The drama – an adaptation of Miriam Toews’ novel by the same name, and which Frances McDormand had secured the rights of – was brought to Polley by producer Dede Gardner. Then, they started looking for potential partners. Gardner reconnected with then MGM’s executives Mike DeLuca and Pam Abdy and told them about the project.
“It was a marriage made in heaven,” she says. “They understood the film completely, from the beginning, and had great insight and created such an incredible safe space for us to figure this out.”
That feeling of “safe space” occurred after a moment when the film was stuck and the team felt nervous about what would happen.
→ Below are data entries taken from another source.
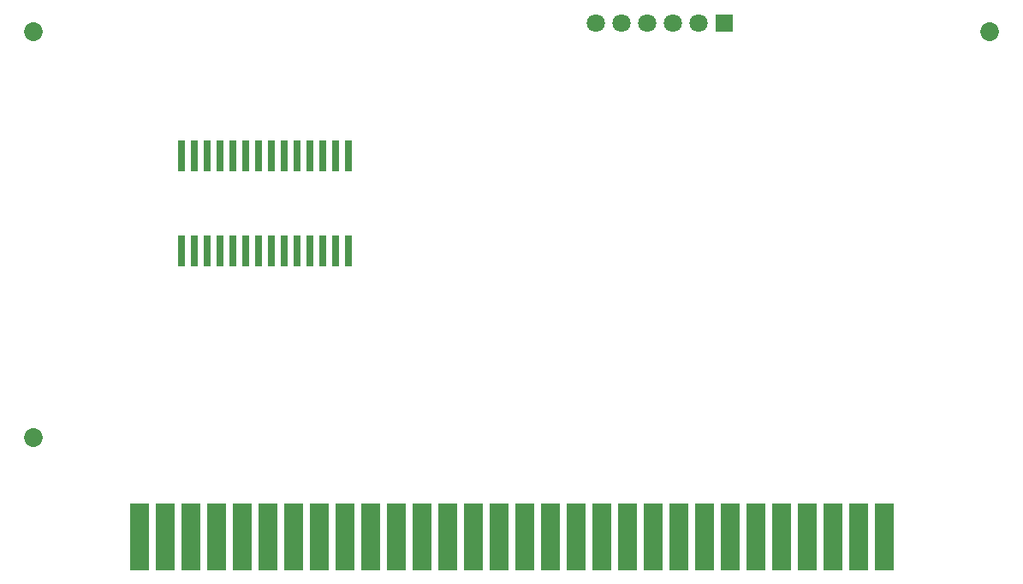
<source format=gbr>
G04 DipTrace 4.0.0.4*
G04 BottomMask.gbr*
%MOIN*%
G04 #@! TF.FileFunction,Soldermask,Bot*
G04 #@! TF.Part,Single*
%ADD37C,0.072913*%
%ADD40C,0.045354*%
%ADD53R,0.027559X0.122047*%
%ADD63C,0.070866*%
%ADD67R,0.070866X0.070866*%
%ADD69R,0.074803X0.259843*%
%FSLAX26Y26*%
G04*
G70*
G90*
G75*
G01*
G04 BotMask*
%LPD*%
D69*
X912450Y549951D3*
X1012450D3*
X1112450D3*
X1212450D3*
X1312450D3*
X1412450D3*
X1512450D3*
X1612450D3*
X1712450D3*
X1812450D3*
X1912450D3*
X2012450D3*
X2112450D3*
X2212450D3*
X2312450D3*
X2412450D3*
X2512450D3*
X2612450D3*
X2712450D3*
X2812450D3*
X2912450D3*
X3012450D3*
X3112450D3*
X3212450D3*
X3312450D3*
X3412450D3*
X3512450D3*
X3612450D3*
X3712450D3*
X3812450D3*
D67*
X3187450Y2549950D3*
D63*
X3087450D3*
X2987450D3*
X2887450D3*
X2787450D3*
X2687450D3*
D53*
X1074951Y2031866D3*
X1124951D3*
X1174951D3*
X1224951D3*
X1274951D3*
X1324951D3*
X1374951D3*
X1424951D3*
X1474951D3*
X1524951D3*
X1574951D3*
X1624951D3*
X1674951D3*
X1724951D3*
Y1661787D3*
X1674951D3*
X1624951D3*
X1574951D3*
X1524951D3*
X1474951D3*
X1424951D3*
X1374951D3*
X1324951D3*
X1274951D3*
X1224951D3*
X1174951D3*
X1124951D3*
X1074951D3*
D37*
X499951Y2515576D3*
D3*
D40*
D3*
D37*
X4221826D3*
D3*
D40*
D3*
D37*
X499951Y937451D3*
D3*
D40*
D3*
M02*

</source>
“I remember Pam Abdy being the one to say, ‘When you look at the performances in this film, there's a great film in here, so everybody, just relax. The film is there, so just keep working. Here's some extra time,” she recalls. “To have the studio person say that to you is kind of unbelievable.”
While the partnership was ideal, Polley sees they also had a stroke of luck. “I'm pretty optimistic, and maybe that's naive,” she admits. “I don't spend like a ton of time thinking about the business or the industry. I've been out of it for 10 years and coming back to this dream scenario was probably not a good start and setting me up for a lot of disappointment.”
The story in Toews’ novel was inspired by real events that occurred between 2005 and 2009 in a Mennonite colony in Bolivia, called the Manitoba colony, which was used as the background story for the novel. During that time, women ranging from three to 70 were drugged with cow tranquilizer, and raped in their sleep. Eventually all of the attackers were caught.
Both the novel and the film “Women Talking” begin as a fictionalized result of those occurrences. Toews writes this idea that while the men of the colony are in the city bailing the attackers out, the women meet in a hayloft to discuss whether to stay and fight, to leave, or to forgive the men and do nothing.
While Polley has had contact Mennonite communities over the years, and Toews is Mennonite herself, she still felt it was important to have Mennonite consultants present at every level of the production.
“As a non-Mennonite making this film, I didn't want people to be able to kind of point to those communities that are already, I think, very misunderstood and say, ‘Oh, this could only happen there,’ as opposed to it reflecting back at us as well. The kinds of issues we are facing in so many patriarchal societies, including our own,” she explains.
The film does not use the word Mennonite, name the colony, or give the name of a specific faith. “We're very, very true to the details of [the novel], and we wanted to get it right.”
At the same time, Polley acknowledges those events did happen and have been well documented, so she didn’t want to shy away from them.
“Women Talking” is playing in theaters now.